• **Goal of the exercise**
Quote the listing below word for word, leaving out the pictures.

• **Data excerpts**
▽

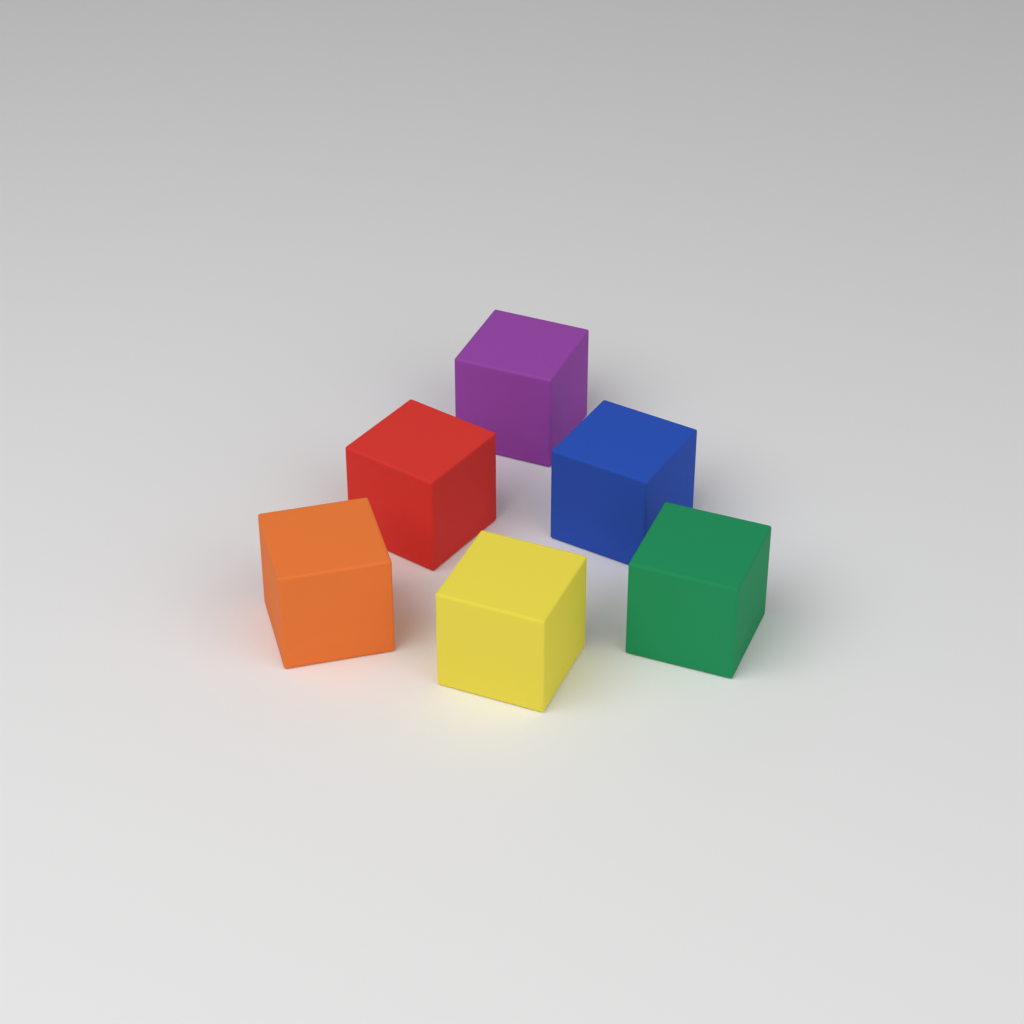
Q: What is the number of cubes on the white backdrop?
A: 6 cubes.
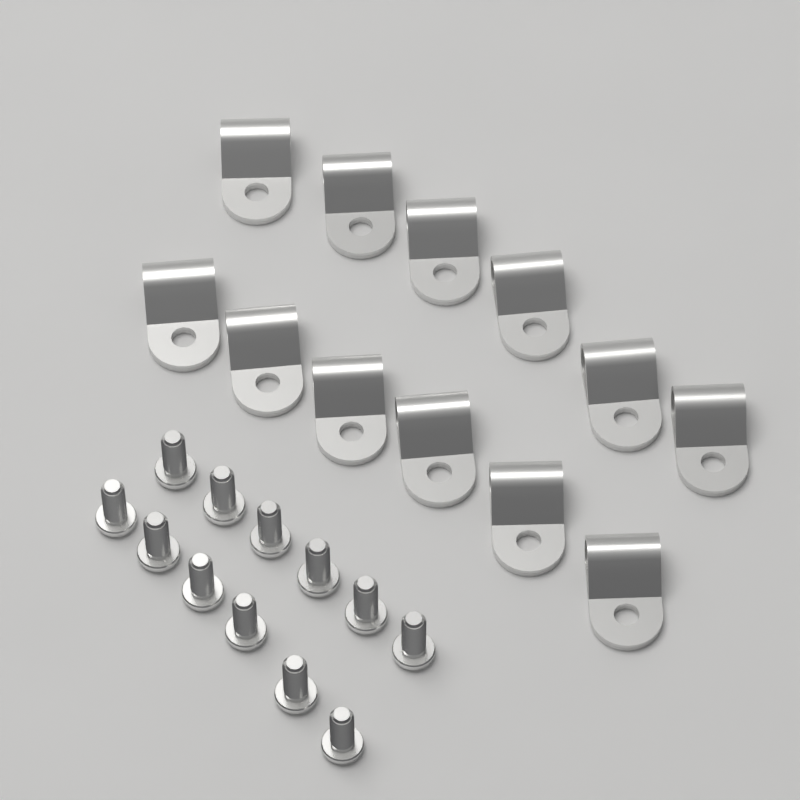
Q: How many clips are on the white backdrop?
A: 12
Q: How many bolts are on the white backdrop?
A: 12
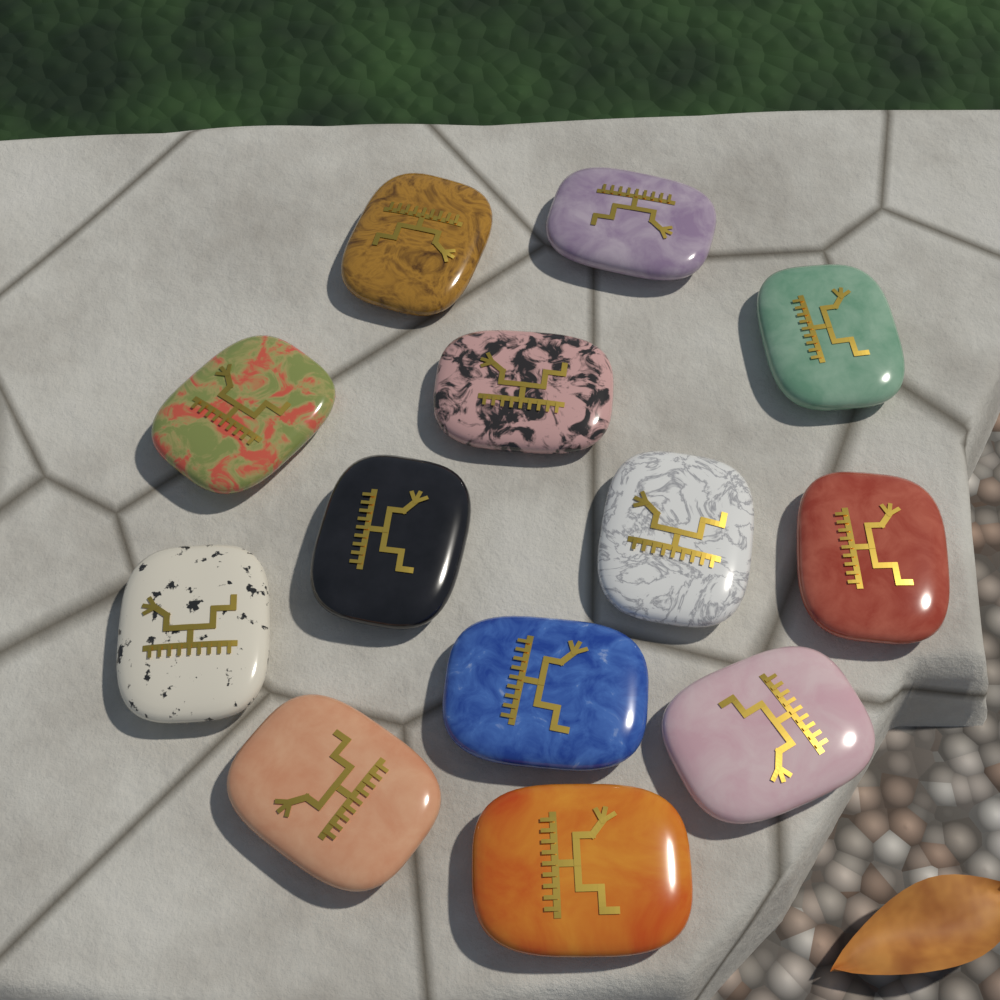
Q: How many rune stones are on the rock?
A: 13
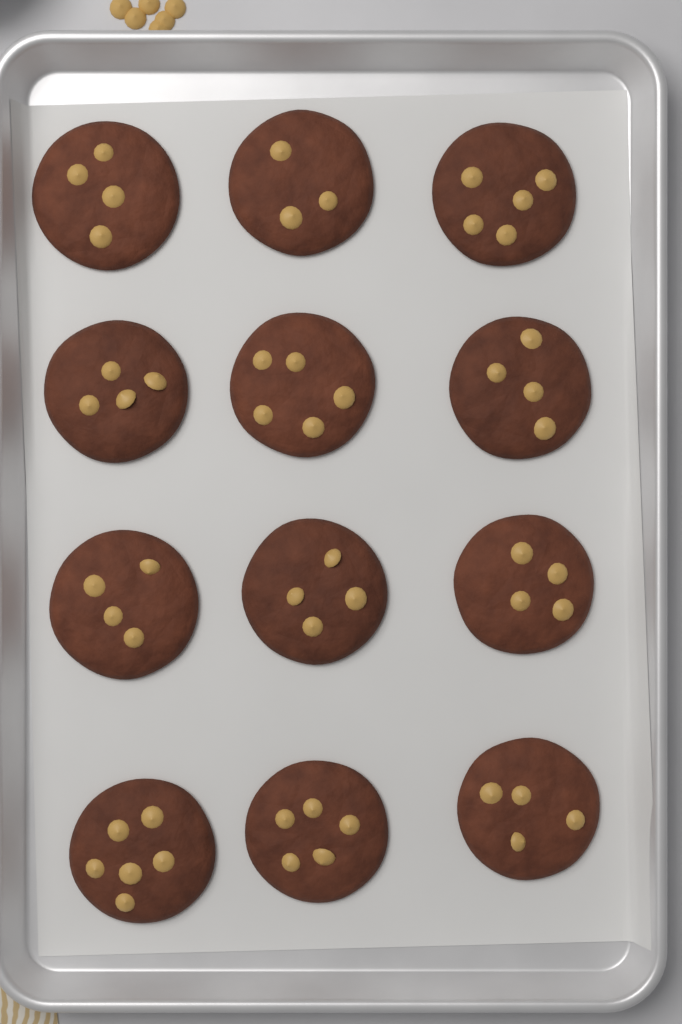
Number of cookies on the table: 12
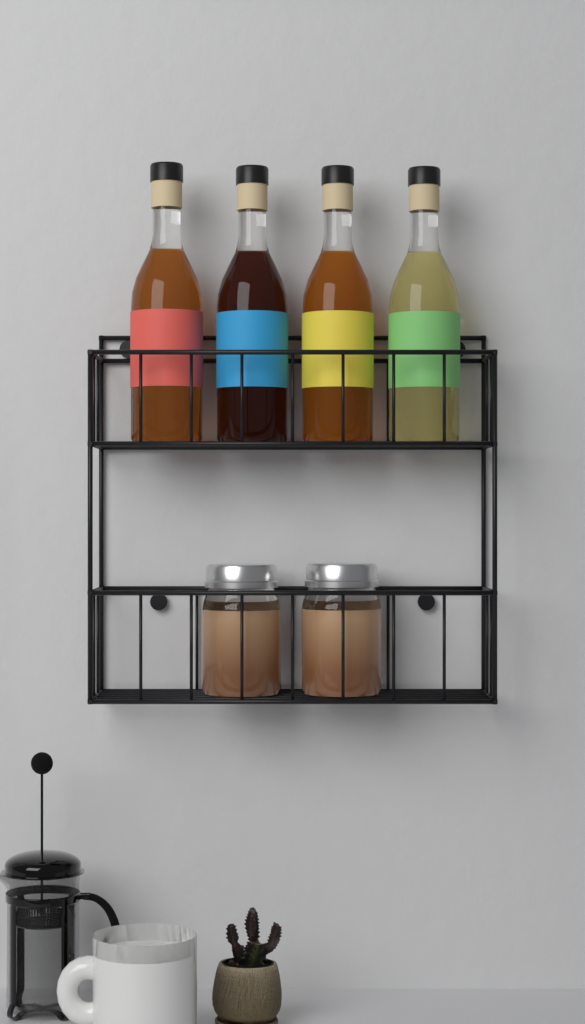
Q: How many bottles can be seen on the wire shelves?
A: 4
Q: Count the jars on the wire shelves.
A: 2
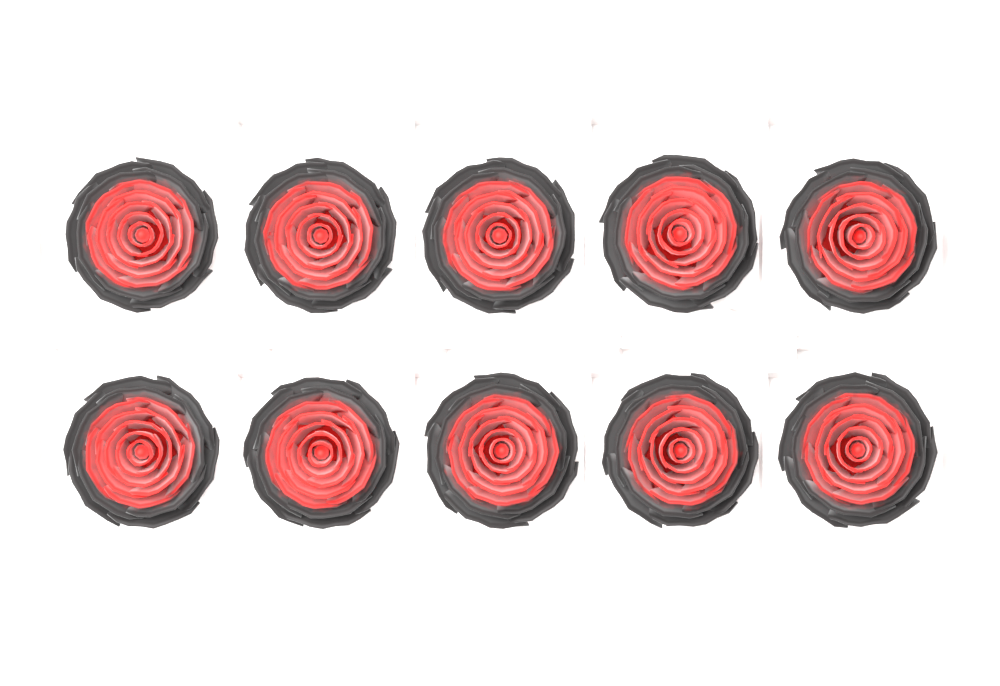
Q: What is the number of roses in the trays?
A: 10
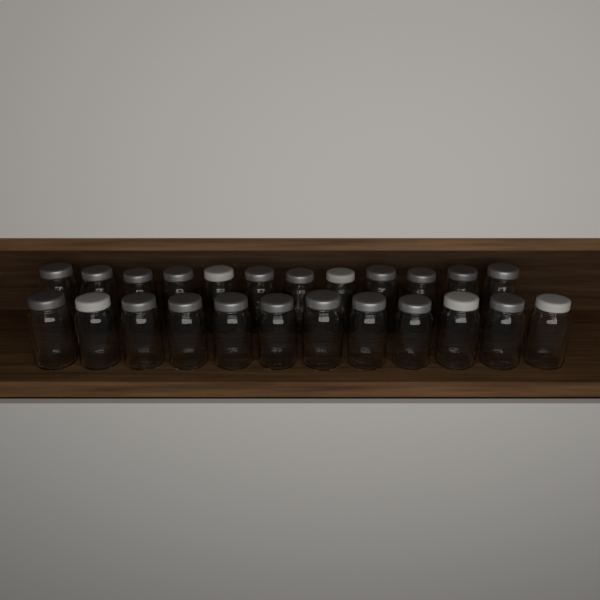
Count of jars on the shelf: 24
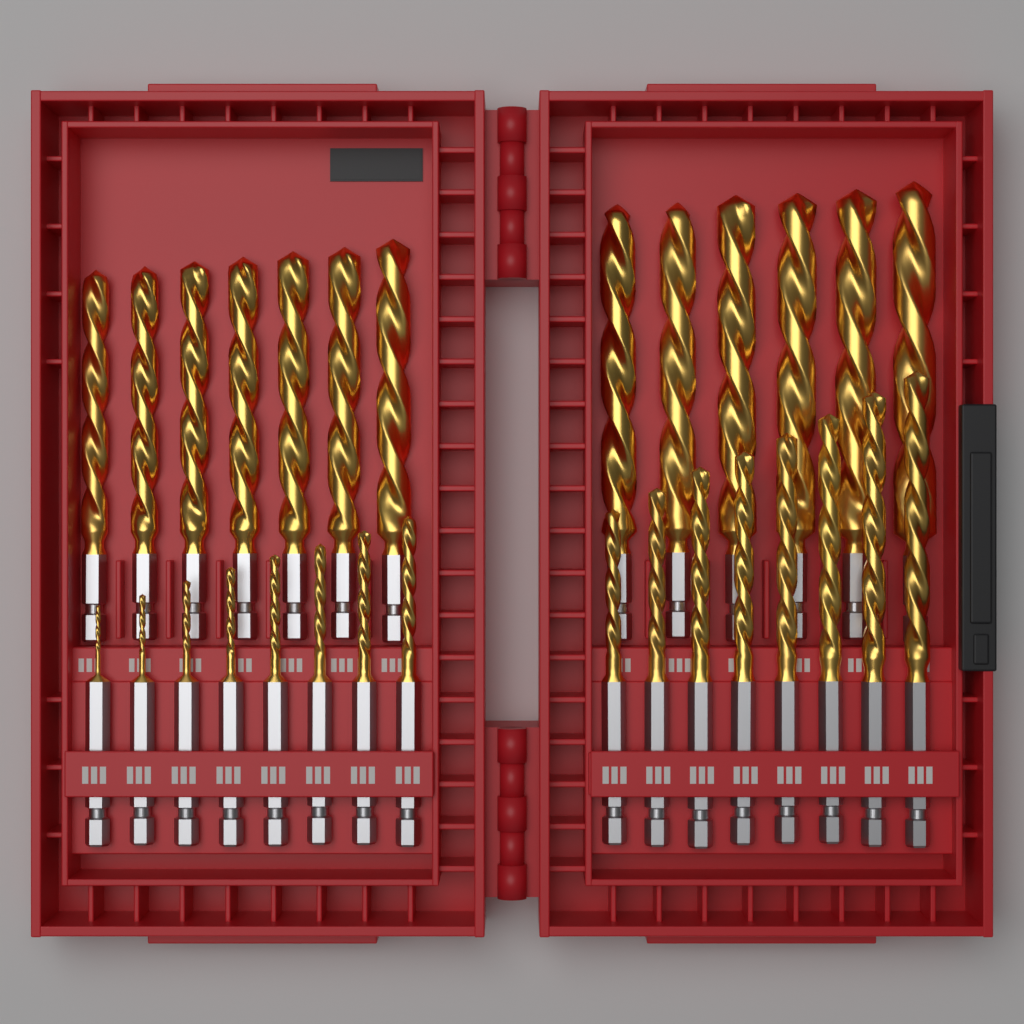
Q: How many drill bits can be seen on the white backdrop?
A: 29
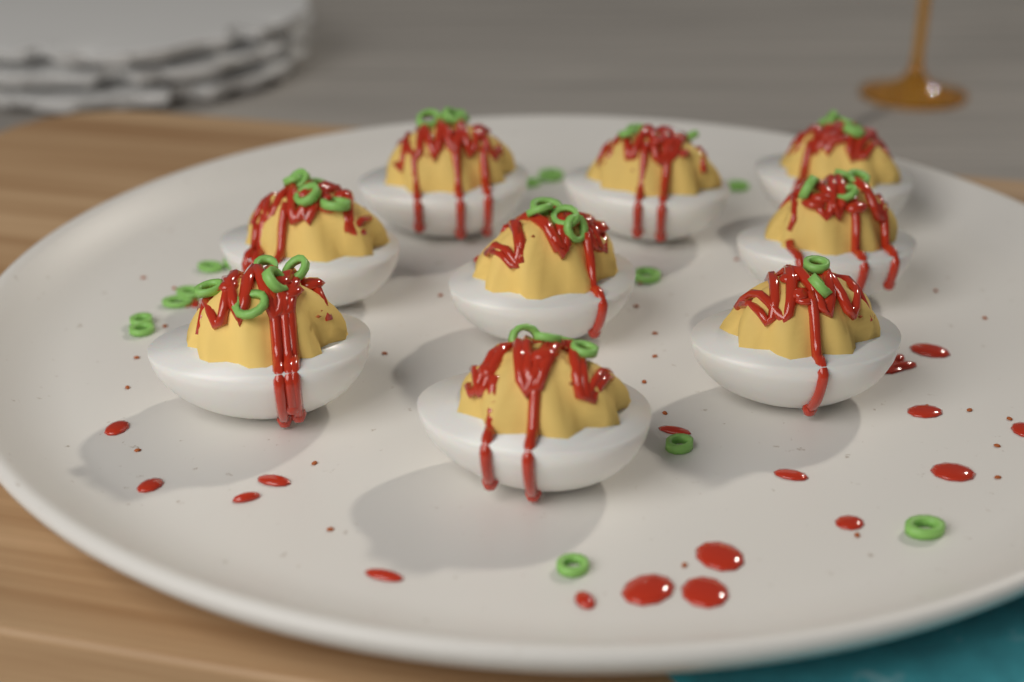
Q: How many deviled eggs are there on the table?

△

• **Answer to this problem**
Q: What is the number of cubes on the white backdrop?
A: 6 cubes.
Q: How many clips are on the white backdrop?
A: 12
Q: How many bolts are on the white backdrop?
A: 12
Q: How many rune stones are on the rock?
A: 13
Number of cookies on the table: 12
Q: How many bottles can be seen on the wire shelves?
A: 4
Q: Count the jars on the wire shelves.
A: 2
Q: What is the number of roses in the trays?
A: 10
Count of jars on the shelf: 24
Q: How many drill bits can be seen on the white backdrop?
A: 29
Q: How many deviled eggs are there on the table?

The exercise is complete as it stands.